New cultural plaque commemorates liberation on May 8, 1945

02.05.2025

A new cultural plaque in front of the German Leather Museum provides information about the liberation from the National Socialists on May 8, 1945, the day on which the Second World War ended for Germany with the victory of the Allied forces over the National Socialists. In Offenbach, liberation came a little earlier: on March 26, 1945, American troops moved in, ending the war and the Nazi dictatorship for the people of Offenbach. The previously unnamed square in front of the Leather Museum was given its name on May 8, 1985, when two contemporary witnesses of the anti-fascist resistance against the Nazi regime, Karl Schild and Karl Gültig, unveiled the street sign in the presence of around 1,500 people.

This place was chosen to commemorate the crimes of the Offenbach Gestapo (Secret State Police), which was located in the former police headquarters on the corner of Frankfurter Straße and Ludwigstraße. Many people who resisted the Nazi regime of terror were arrested in Offenbach from February 1933 and interrogated and tortured in the Gestapo's offices. They were social democrats, communists, trade unionists or other members of the opposition. Afterwards, they were often sent to other prisons or the Osthofen concentration camp. Later, most of them were sentenced to many years in prison and other punishments - or murdered.

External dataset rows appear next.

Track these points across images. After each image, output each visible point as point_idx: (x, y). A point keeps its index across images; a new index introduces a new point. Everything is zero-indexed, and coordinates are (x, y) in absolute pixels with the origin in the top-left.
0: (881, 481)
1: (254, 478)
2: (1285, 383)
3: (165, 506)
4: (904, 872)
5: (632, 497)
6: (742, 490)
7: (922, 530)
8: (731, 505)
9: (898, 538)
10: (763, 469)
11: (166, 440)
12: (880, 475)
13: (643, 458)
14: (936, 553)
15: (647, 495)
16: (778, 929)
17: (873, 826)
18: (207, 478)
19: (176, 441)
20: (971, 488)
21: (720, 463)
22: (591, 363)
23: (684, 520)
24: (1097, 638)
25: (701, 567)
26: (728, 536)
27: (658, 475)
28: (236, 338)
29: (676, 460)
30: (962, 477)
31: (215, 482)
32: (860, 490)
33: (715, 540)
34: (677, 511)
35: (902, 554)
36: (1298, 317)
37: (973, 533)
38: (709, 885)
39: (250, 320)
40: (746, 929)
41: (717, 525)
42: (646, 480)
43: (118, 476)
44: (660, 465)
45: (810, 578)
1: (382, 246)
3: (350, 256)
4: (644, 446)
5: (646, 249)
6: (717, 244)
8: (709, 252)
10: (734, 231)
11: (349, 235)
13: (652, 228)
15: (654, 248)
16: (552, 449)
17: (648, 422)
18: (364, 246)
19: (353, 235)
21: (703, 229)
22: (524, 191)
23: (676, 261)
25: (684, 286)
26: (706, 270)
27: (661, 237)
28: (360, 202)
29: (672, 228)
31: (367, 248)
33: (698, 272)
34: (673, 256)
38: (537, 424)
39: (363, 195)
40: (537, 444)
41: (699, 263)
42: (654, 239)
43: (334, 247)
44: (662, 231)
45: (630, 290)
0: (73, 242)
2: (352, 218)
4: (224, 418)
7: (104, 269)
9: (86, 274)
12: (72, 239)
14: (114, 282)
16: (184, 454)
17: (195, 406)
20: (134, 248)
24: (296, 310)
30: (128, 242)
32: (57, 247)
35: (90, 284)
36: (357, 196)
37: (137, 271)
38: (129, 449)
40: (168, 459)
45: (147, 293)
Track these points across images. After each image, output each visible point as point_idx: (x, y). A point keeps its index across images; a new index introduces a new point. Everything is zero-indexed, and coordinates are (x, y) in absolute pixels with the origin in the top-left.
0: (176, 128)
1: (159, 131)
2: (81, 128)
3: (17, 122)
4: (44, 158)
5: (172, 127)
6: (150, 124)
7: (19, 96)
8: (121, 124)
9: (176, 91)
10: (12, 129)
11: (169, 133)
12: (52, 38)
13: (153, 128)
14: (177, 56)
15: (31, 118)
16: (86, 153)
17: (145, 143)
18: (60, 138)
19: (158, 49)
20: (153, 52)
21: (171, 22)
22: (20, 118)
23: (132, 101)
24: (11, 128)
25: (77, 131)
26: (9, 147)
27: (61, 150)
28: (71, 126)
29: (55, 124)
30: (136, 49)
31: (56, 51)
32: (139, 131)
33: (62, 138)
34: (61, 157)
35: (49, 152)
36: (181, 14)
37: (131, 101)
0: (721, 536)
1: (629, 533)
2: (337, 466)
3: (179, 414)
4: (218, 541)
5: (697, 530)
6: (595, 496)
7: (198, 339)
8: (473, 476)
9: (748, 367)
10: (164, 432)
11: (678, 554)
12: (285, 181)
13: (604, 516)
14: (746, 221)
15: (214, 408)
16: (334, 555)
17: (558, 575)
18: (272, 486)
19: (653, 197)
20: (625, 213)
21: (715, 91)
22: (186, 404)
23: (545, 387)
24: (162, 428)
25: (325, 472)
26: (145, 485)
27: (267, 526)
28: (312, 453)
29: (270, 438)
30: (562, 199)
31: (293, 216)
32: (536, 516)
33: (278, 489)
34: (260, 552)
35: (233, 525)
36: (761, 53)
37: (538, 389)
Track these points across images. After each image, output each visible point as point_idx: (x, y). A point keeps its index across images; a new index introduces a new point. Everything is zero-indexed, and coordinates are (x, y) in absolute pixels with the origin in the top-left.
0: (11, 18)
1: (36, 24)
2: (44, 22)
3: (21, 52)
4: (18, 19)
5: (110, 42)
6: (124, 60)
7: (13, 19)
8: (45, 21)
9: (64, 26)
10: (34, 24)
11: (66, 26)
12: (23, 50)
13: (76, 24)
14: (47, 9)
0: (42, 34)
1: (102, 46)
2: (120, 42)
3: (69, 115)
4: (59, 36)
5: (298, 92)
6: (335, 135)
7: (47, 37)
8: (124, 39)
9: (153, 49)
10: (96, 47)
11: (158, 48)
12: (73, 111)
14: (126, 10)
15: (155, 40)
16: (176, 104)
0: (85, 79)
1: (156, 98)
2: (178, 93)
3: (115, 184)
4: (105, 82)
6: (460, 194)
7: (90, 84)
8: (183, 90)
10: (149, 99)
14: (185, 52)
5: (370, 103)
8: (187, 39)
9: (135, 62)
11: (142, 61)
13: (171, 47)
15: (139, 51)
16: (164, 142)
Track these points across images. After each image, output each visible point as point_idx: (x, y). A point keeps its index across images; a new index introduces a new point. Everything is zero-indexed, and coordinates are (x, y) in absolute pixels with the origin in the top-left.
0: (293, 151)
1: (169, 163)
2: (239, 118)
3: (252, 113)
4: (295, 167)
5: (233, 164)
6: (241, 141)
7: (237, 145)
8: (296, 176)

Unveiling on Remembrance Day at 5 pm

The Office for Public Relations erected the plaque at the request of the Offenbach History Workshop and the Offenbach City and District Association of the DGB, which commemorate the crimes of the Nazis and the Second World War on the square in front of the Leather Museum every year. The plaque will be ceremonially unveiled on the occasion of this year's Remembrance Day. The plaque is part of the city of Offenbach's cultural signage system, which documents sights and the city's history at 40 locations.